Covid-19 Impact

Traveling in China: What’s really Important?


Among the things I’ve learned about traveling in China is to prioritize the things that are really important. What is very important? What is just sort of important and what really isn’t that important at all?

First, I’ve learned that Starbucks always has Western toilets. KFC and McDonald’s usually have western toilets as well. Beyond that, you pretty much take your chances. (If you don’t know what I’m talking about, you’ve never travelled in China.) OK, that’s not the most important thing I’ve learned, but It was not something I even thought about when I made the decision to come to China to teach. Another thing I never thought about is that the water isn’t always potable (drinkable) right from the tap. This means that at times you may need to make sure you’re equipped with bottled water even for brushing your teeth and making coffee or tea in your hotel room. Most hotels will provide you with at least one bottle of water each day. If you are traveling more low budget, to a hostel for example, you will most likely have to buy your own. It just goes to show that there will be surprises that you never considered. If you can handle these glitches with grace, humor and a sense of adventure, you will go along way toward thriving in China whether you’re traveling or moving into your first apartment here.
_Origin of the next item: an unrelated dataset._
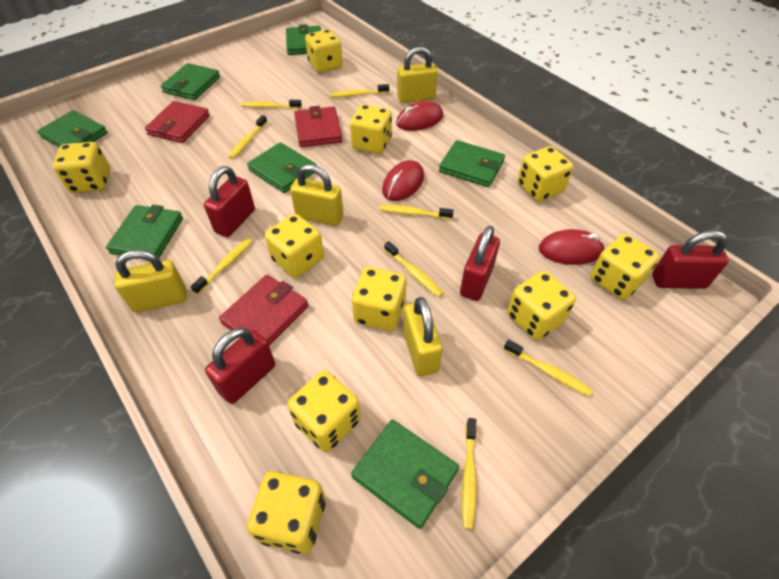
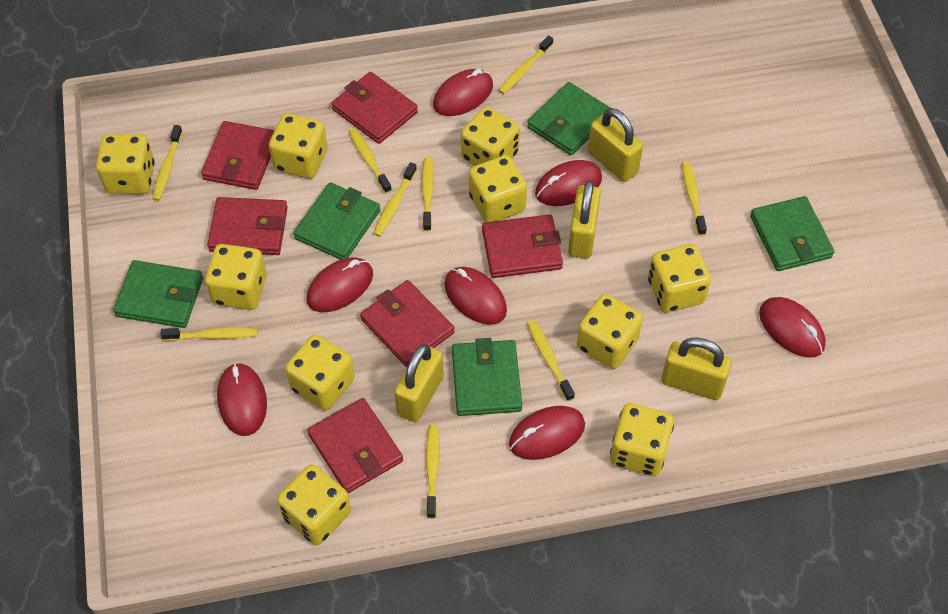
green wallet: [37,110,108,147] [106,205,183,259] [161,63,220,100] [247,142,317,193] [286,24,321,55] [351,420,459,529] [439,140,505,187] = 7 -> [113,260,203,328] [293,183,380,260] [452,338,522,416] [527,82,611,155] [750,196,835,271] = 5
red mouse: [382,160,424,201] [396,101,443,131] [539,229,605,265] = 3 -> [217,363,267,436] [306,257,373,312] [433,69,493,116] [444,267,507,325] [509,406,585,460] [535,160,602,206] [759,297,826,358] = 7
red padlock: [204,166,255,237] [205,328,275,404] [460,226,500,301] [652,230,729,289] = 4 -> none = 0
red wallet: [145,101,210,143] [219,275,308,345] [294,106,342,147] = 3 -> [201,121,275,190] [207,197,288,255] [307,398,403,493] [331,72,418,144] [360,280,455,367] [482,214,563,278] = 6
yellow toothbrush: [190,238,253,295] [228,115,267,159] [241,100,302,109] [330,84,389,98] [379,205,454,220] [384,241,443,297] [462,418,477,529] [504,339,593,397] = 8 -> [152,125,183,201] [160,327,258,341] [349,128,392,193] [373,162,417,237] [422,157,434,232] [426,424,440,519] [498,35,553,94] [527,320,575,401] [682,161,707,236] = 9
On that note:

About a year ago I was returning to China after Winter Break. I had been home to California to visit family and friends. During that time, I had to have minor surgery. My doctor cleared me to return but said I couldn’t lift or carry anything. The flight was wonderful. All the attendants and ground crew wheelchaired me to and from the plane. Everyone was very attentive… until I got to Guangzhou. Let’s back up about 36 hours. The day before my flight I received an alert that said that my flight had been changed and I now had a 23-hour layover. I called the airline. It seems the connecting flight time had been changed and it was not taking off an hour before my flight would be arriving. I asked what could be done about it. The young man at customer service told me not to worry. He said, “The airline will issue a voucher for an over night stay in a hotel.”

When I got to Guangzhou I found that was not the case. The complication seemed to be that while I’d booked the flight through one airline, they in turn had booked the final leg of my journey through a subsidiary airline. The flight attendant from the previous leg took me right up to the airline customer service counter of the original airline. When I explained my dilemma, she told me I had to the customer service counter for the airline the ticket was issued through. I was very tired. I was hurting and just wanted to get off my feet. However, I pushed the wheelchair over to the other counter which seemed to be about a million miles away at that time. When I finally got there, I again explained my dilemma. The agent told that since I’d booked through the parent airline, it was their problem. The agent was nice enough to get someone to wheel me back to the first airline’s customer service counter. I again explained my problem to the new agent at the counter. She made a call, went through a door into a back office and came back. I could tell she was upset. She said, “Nobody cares.” I think I was shocked and dumbfounded. I just looked at her and said calmly, “I care”, and I didn’t move. She went back behind the door and came out again with a ticket for me to take an entirely different airline that same day that got me to Zhengzhou in about two hours. What did I learn from that?

Harmony is very important in Chinese culture. It is one of the highest values. Throughout the very frustrating encounters with customer service agents, I maintained my cool. I was pleasant. I never raised my voice or said anything unkind. I even praised the customer service efforts of the ground staff and airplane crew. I let them know I was an appreciative customer. I approached the issue like we were in this together and we could find a solution if we worked together. In the end that is what happened.

I believe one of the reasons foreigners are advised to have a Chinese friend or associate go with us when we have issues with banking, phones, transportation, etc… is that we don’t understand the importance of harmony in the culture. The importance of smiling, remaining courteous and showing that one values the other’s service and point of view cannot be overstated. I didn’t fully understand these things at the time, but their importance was brought home to me very effectively through this experience.

What other cultures have you come into contact with? Or maybe you come from a different culture than the one you currently live in? What differences between cultures have you noticed? What might be effective ways to handle these differences? I’d love to hear from you.